4 – O Concílio Vaticano II fala de uma Igreja que ainda está a caminho, estabelecendo uma analogia com o Antigo Testamento, nomeadamente com a peregrinação dos judeus através do deserto em busca da Terra Prometida. Por isso mesmo, a peregrinação possui um carácter também externo, visível no tempo e no espaço, em que ela se efetua historicamente. Ao exibir esta dimensão de peregrinos, os cristãos bracarenses personificam a atitude solícita e atenta do povo que, conduzido exclusivamente pela sua fé, procura encontrar o seu lugar no mundo, seguindo primordialmente o modelo da Mãe de Jesus.
5 – O pendor mariano da Igreja de Braga encontra-se particularmente visível no denominado rito bracarense, que integra no seu devocionário particulares celebrações marianas devotadas a Nossa Senhora das Candeias ou a Nossa Senhora dos Prazeres. Convém recordar também as significativas as alusões marianas no decorrer da liturgia pascal, mas também as orações e prósulas marianas dispostas no seu missal.

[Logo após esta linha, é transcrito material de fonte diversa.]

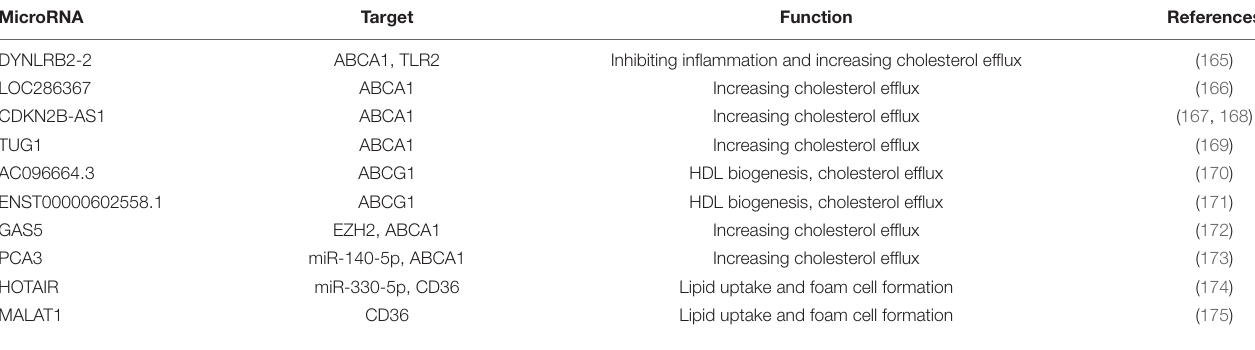
TABLE 2 | LncRNAs in the regulation of foam cells and lipid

6 – Invocada com os títulos de advogada, auxiliadora, socorro ou medianeira, Maria é o exemplo maior para compreendermos a identidade da Igreja em termos deste movimento dinâmico a que os cristãos são chamados na sua existência. Como refere sublinha a “Lumen Getium”, Maria «não foi utilizada por Deus como instrumento meramente passivo», mas «cooperou livremente (…) na salvação dos homens»[1]. O protagonismo crescentemente concedido à espiritualidade mariana ao longo da história da Igreja Católica seria especialmente fortalecido com a atribuição do título de corredentora, que tem vindo a ser acentuado pelos sucessivos Pontífices, sempre acrescido da ressalva de que o único mediador é Jesus Cristo[2].
7 – Apesar de se tratar de uma mediação sempre subordinada à mediação de Jesus Cristo, possui uma dimensão singular, como sublinha o Papa João Paulo II na carta-encíclica “Redemptoris Mater” quando refere que a mediação de Maria «está intimamente ligada à sua maternidade e possui um carácter especificamente maternal»[3], facto que a distingue da mediação de todos os demais seres vivente que participam na comunhão dos santos. A mediação de Maria que vem sendo universalmente presente na Igreja Católica não implica necessariamente a transferência para Maria dos atributos especificamente cristológicos e até todos os atributos divinos[4]. A Mãe de Jesus é, sim, modelo primordial do nosso encontro com o mistério de Deus revelado em Jesus Cristo.
8 – Por muito grandes que sejam os modelos de Cristianismo que os cristãos bracarenses possam ter, particularmente o lugar especial concedido à Virgem Maria nas diversas narrativas devocionais, o mais importante é Jesus Cristo. É Ele que nos conduz, que nos faz viver, que dá sentido a todas as coisas. Brilhando como sinal de esperança segura e de consolação[5], o culto mariano é a inspiração primordial para o povo de Deus, ainda peregrinante, que caminha na Igreja bracarense.
Rui Ferreira
[1] CONCÍLIO VATICANO II – Constituição Dogmática “Lumen Gentium”, 56.
[2] CONCÍLIO VATICANO II – Constituição Dogmática “Lumen Gentium”, 62.
[3] JOÃO PAULO II – Carta Encíclica “Redemptoris Mater”, 38.
[4] BALTHASAR, Hans Urs Von – Teodramática III: Las Personas del Drama: el Hombre en Cristo, Madrid: Ediciones Encuentro, 1993.
[5] CONCÍLIO VATICANO II – Constituição Dogmática “Lumen Gentium”, 68.